Yatsenyuk claimed that the E.U. already has set aside $20 million for the wall construction, and suggested it is important for eventual NATO membership as well.
Never mind that Ukraine is on the brink of default, and that the estimated cost of the wall would be €100 million , more than 10 times Ukraine’s current defense budget. Or, that the rebels—and Russia for that matter—would potentially attack those building the wall, and fire at its defenses.
That also didn’t stop Kiev’s Mayor Vladimir Klitschko from asking for German help and expertise in building the wall while in Berlin earlier this month. His unusual request raised eyebrows in Germany, where dark memories of the Berlin Wall linger on.

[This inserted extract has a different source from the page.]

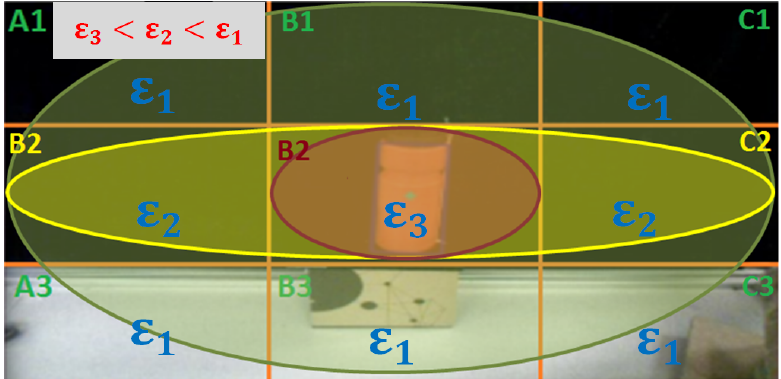
Figure 12. Selection of the Error Priority in the different quadrants of the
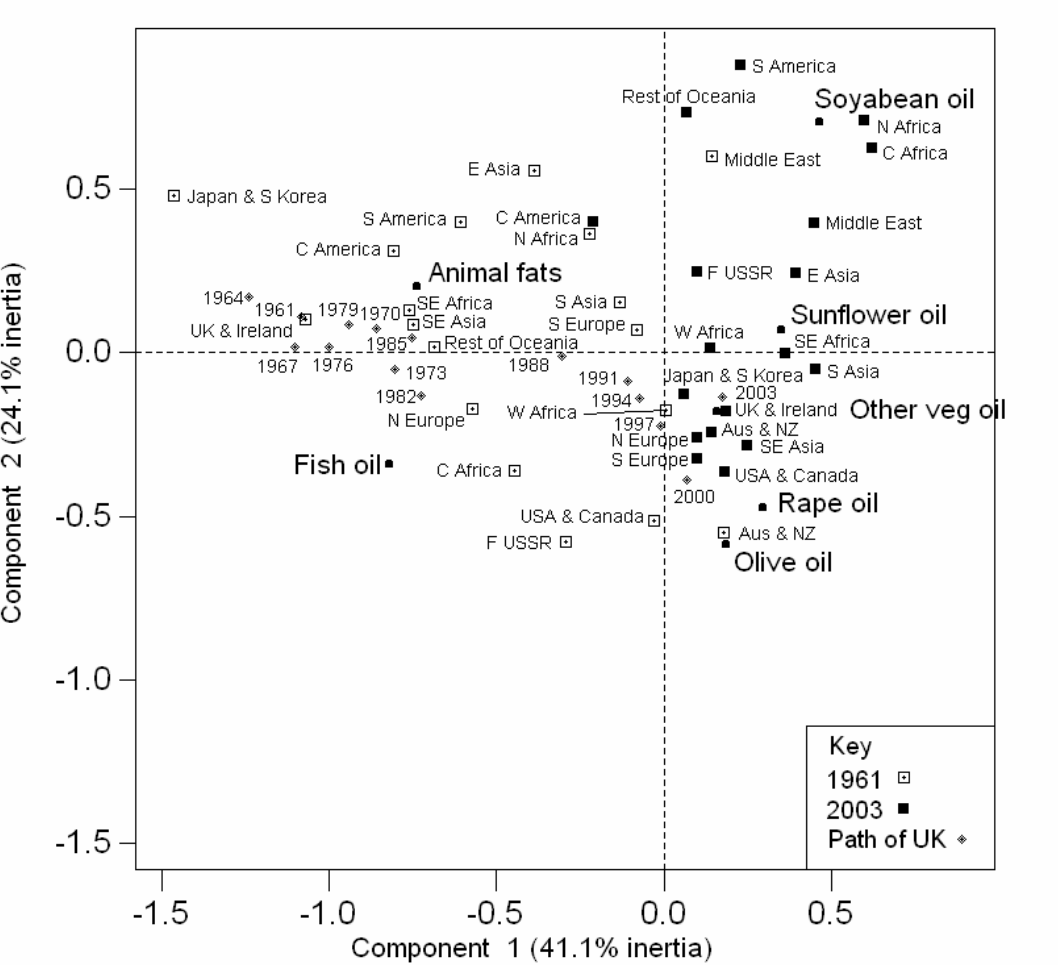
Figure 4: Correspondence analysis – the importation of simplified edible lipid categories by world region in 1961 and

The hubristic wall project is the brainchild of Igor Kolomoisky, the feisty governor of Dnipropetrovsk, famous for having called Putin a “mad dwarf.” The owner of Privatbank, the nation’s largest, he also offered to put €10 million of his own monies towards the wall’s construction. He has also spun the wall to the nation as a massive “public works” project that would provide employment to those displaced by the war. Not surprisingly, a construction company in his region has already submitted a tender to build the project.
Although the whimsical wall project seems outlandish to most outsiders, it began to gain mainstream acceptance in late August as Russian forces made forays into Ukrainian territory to help the rebels. With its eastern borders under siege from Russia, Ukrainians feel cornered and insecure. The idea of a strong, German-built wall to keep the Russian bear at bay is appealing in its brutal simplicity. The president rightly compares it to Finland’s Mannerheim line of fortifications against the Soviet Union.
Though many have scoffed at the idea, the wall project gained momentum going into Sunday parliamentary elections, and tensions with Russia remain high. Ukrainian social media have embraced the wall project, and the prime minister’s recent visit to the construction site was widely applauded.
Some mainstream politicians, notably ex-Prime Minister Yulia Tymoshenko, have spoken out against the wall, but most have come out in favor.
“Instead of building a wall, Ukraine should be mending fences with Russia,” quipped a commentator on Russia Today, the Kremlin’s English-language TV network. RT also reported that former Soviet leader Mikhail Gorbachev has advised Kiev against building a wall with Russia.
Gorbachev is unlikely to deter the Ukrainians. In practical terms, it won’t be easy extending the wall to the border with the rebel territories’ borders with Russia. They’re likely to sabotage the project from the start, and it might even goad them into further aggression. But as anti-Russian rhetoric reaches a boiling point in the rest of the country, it looks like the grand plan for a great wall is going to be part of the national discourse for quite some time to come.